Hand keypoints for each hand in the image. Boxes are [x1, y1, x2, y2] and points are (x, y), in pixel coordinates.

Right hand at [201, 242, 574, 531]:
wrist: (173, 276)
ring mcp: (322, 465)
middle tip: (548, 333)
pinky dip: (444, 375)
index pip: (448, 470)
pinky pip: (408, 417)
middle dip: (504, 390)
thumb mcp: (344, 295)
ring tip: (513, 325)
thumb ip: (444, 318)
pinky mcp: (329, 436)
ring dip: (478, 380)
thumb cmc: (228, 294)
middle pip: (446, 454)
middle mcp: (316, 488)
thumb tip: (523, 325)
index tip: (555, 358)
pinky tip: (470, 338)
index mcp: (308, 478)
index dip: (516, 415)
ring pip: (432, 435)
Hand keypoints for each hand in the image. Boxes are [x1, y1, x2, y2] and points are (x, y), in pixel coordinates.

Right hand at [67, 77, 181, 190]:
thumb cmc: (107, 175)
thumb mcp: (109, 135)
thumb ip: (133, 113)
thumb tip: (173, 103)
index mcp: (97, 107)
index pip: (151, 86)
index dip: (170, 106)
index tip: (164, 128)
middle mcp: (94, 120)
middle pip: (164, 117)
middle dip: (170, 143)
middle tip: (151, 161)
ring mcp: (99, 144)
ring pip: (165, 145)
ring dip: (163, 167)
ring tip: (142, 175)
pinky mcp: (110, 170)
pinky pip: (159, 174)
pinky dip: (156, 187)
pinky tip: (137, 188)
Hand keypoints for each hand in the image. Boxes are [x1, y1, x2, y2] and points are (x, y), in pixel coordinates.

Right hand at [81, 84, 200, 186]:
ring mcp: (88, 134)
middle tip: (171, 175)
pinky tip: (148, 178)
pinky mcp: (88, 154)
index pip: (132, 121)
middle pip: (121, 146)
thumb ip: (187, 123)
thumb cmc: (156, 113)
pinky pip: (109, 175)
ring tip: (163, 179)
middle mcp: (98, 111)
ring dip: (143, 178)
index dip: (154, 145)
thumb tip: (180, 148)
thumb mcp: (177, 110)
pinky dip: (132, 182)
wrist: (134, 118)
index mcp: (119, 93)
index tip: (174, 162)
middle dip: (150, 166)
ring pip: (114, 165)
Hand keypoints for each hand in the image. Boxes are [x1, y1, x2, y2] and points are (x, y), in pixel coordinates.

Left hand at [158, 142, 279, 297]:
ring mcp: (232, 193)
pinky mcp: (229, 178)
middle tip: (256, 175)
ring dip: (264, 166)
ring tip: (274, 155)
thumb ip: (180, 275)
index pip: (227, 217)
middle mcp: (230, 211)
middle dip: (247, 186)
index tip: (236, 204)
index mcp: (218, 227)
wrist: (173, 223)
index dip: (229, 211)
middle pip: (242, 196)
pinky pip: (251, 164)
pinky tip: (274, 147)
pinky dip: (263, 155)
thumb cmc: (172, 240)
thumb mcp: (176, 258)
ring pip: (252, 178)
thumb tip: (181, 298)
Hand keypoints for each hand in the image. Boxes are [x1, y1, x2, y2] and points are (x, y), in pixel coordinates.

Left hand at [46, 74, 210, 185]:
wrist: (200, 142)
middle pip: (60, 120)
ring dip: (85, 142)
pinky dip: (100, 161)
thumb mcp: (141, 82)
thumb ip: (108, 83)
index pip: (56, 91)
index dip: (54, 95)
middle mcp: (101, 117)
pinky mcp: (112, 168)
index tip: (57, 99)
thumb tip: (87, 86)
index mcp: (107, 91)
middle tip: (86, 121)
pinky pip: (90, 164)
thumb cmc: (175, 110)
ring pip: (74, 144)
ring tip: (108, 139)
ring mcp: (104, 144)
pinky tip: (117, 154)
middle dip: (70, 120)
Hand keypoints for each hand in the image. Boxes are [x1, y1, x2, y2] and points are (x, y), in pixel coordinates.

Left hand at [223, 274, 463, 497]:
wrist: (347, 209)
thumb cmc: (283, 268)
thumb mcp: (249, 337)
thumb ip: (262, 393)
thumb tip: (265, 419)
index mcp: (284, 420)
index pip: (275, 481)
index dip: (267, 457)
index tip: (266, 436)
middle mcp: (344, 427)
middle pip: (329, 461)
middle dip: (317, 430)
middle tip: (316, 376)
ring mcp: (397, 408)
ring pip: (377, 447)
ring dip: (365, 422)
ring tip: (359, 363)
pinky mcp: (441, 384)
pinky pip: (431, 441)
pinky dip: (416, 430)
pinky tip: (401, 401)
■ ■ ■ ■
▸ **WORK TO COMPLETE**: What you give back should be exactly the lines from the one with "middle mcp: (230, 211)" through the final line of the listing, and no others.

▸ **EXERCISE RESULT**:
middle mcp: (230, 211)
middle dip: (247, 186)
index tip: (236, 204)
index mcp: (218, 227)
wrist: (173, 223)
index dip: (229, 211)
middle pip: (242, 196)
pinky pip: (251, 164)
pinky tip: (274, 147)
pinky dip: (263, 155)
thumb cmc: (172, 240)
thumb mcp: (176, 258)
ring pip: (252, 178)
thumb tip: (181, 298)
Hand keypoints for each hand in the image. Boxes are [x1, y1, x2, y2] and points are (x, y), in pixel coordinates.

Left hand at [46, 74, 210, 185]:
wrist: (200, 142)
middle pip: (60, 120)
ring dip: (85, 142)
pinky dip: (100, 161)
thumb mcp: (141, 82)
thumb ip: (108, 83)
index pip: (56, 91)
index dip: (54, 95)
middle mcp: (101, 117)
pinky mcp: (112, 168)
index tip: (57, 99)
thumb tip: (87, 86)
index mcp: (107, 91)
middle tip: (86, 121)
pinky pip: (90, 164)
thumb cmc: (175, 110)
ring pip: (74, 144)
ring tip: (108, 139)
ring mcp: (104, 144)
pinky tip: (117, 154)
middle dip: (70, 120)
Hand keypoints for each hand in the image. Boxes are [x1, y1, x2, y2] and points are (x, y), in pixel coordinates.

Left hand at [223, 274, 463, 497]:
wrist: (347, 209)
thumb cmc: (283, 268)
thumb mcp: (249, 337)
thumb ip: (262, 393)
thumb tip: (265, 419)
index mcp: (284, 420)
index pip: (275, 481)
index dip: (267, 457)
index tip: (266, 436)
middle mcp: (344, 427)
middle pip: (329, 461)
middle dip: (317, 430)
middle tip: (316, 376)
ring mcp: (397, 408)
ring pip: (377, 447)
ring dip: (365, 422)
ring tip: (359, 363)
pinky mcp: (441, 384)
pinky pip: (431, 441)
pinky dip: (416, 430)
pinky tip: (401, 401)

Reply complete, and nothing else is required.